## YOUR INSTRUCTIONS
Would you copy out the following entries exactly, without any of the pictures?
::::
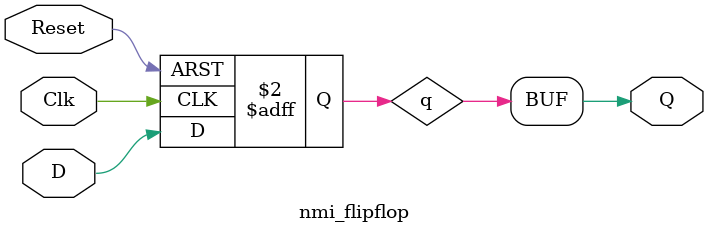
<source format=sv>
module nmi_flipflop
(
	input		Clk,
	input		Reset,
	input		D,
	output	Q
);

logic q;
assign Q = q;

always_ff @ (posedge Clk or posedge Reset)
begin
if (Reset)
	q <= 1'b1;
else
	q <= D;
end

endmodule
</source>
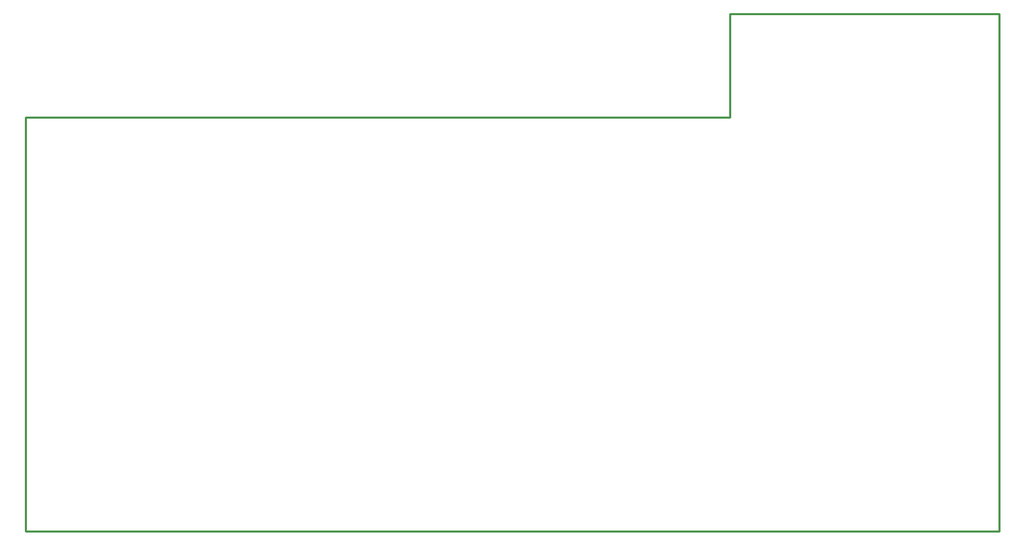
<source format=gbr>
G04 start of page 4 for group 2 idx 5 *
G04 Title: (unknown), outline *
G04 Creator: pcb 20140316 *
G04 CreationDate: Tue 18 Oct 2016 08:42:36 AM GMT UTC *
G04 For: atommann *
G04 Format: Gerber/RS-274X *
G04 PCB-Dimensions (mil): 8000.00 8000.00 *
G04 PCB-Coordinate-Origin: lower left *
%MOIN*%
%FSLAX25Y25*%
%LNOUTLINE*%
%ADD31C,0.0100*%
G54D31*X660000Y300000D02*Y350000D01*
Y300000D02*Y100000D01*
X530000Y300000D02*Y350000D01*
X660000D01*
X190000Y100000D02*X660000D01*
X530000Y300000D02*X190000D01*
Y100000D01*
M02*

</source>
::::
## ANSWER SPACE
<source format=sv>
module nmi_flipflop
(
	input		Clk,
	input		Reset,
	input		D,
	output	Q
);

logic q;
assign Q = q;

always_ff @ (posedge Clk or posedge Reset)
begin
if (Reset)
	q <= 1'b1;
else
	q <= D;
end

endmodule
</source>
<source format=gbr>
G04 start of page 4 for group 2 idx 5 *
G04 Title: (unknown), outline *
G04 Creator: pcb 20140316 *
G04 CreationDate: Tue 18 Oct 2016 08:42:36 AM GMT UTC *
G04 For: atommann *
G04 Format: Gerber/RS-274X *
G04 PCB-Dimensions (mil): 8000.00 8000.00 *
G04 PCB-Coordinate-Origin: lower left *
%MOIN*%
%FSLAX25Y25*%
%LNOUTLINE*%
%ADD31C,0.0100*%
G54D31*X660000Y300000D02*Y350000D01*
Y300000D02*Y100000D01*
X530000Y300000D02*Y350000D01*
X660000D01*
X190000Y100000D02*X660000D01*
X530000Y300000D02*X190000D01*
Y100000D01*
M02*

</source>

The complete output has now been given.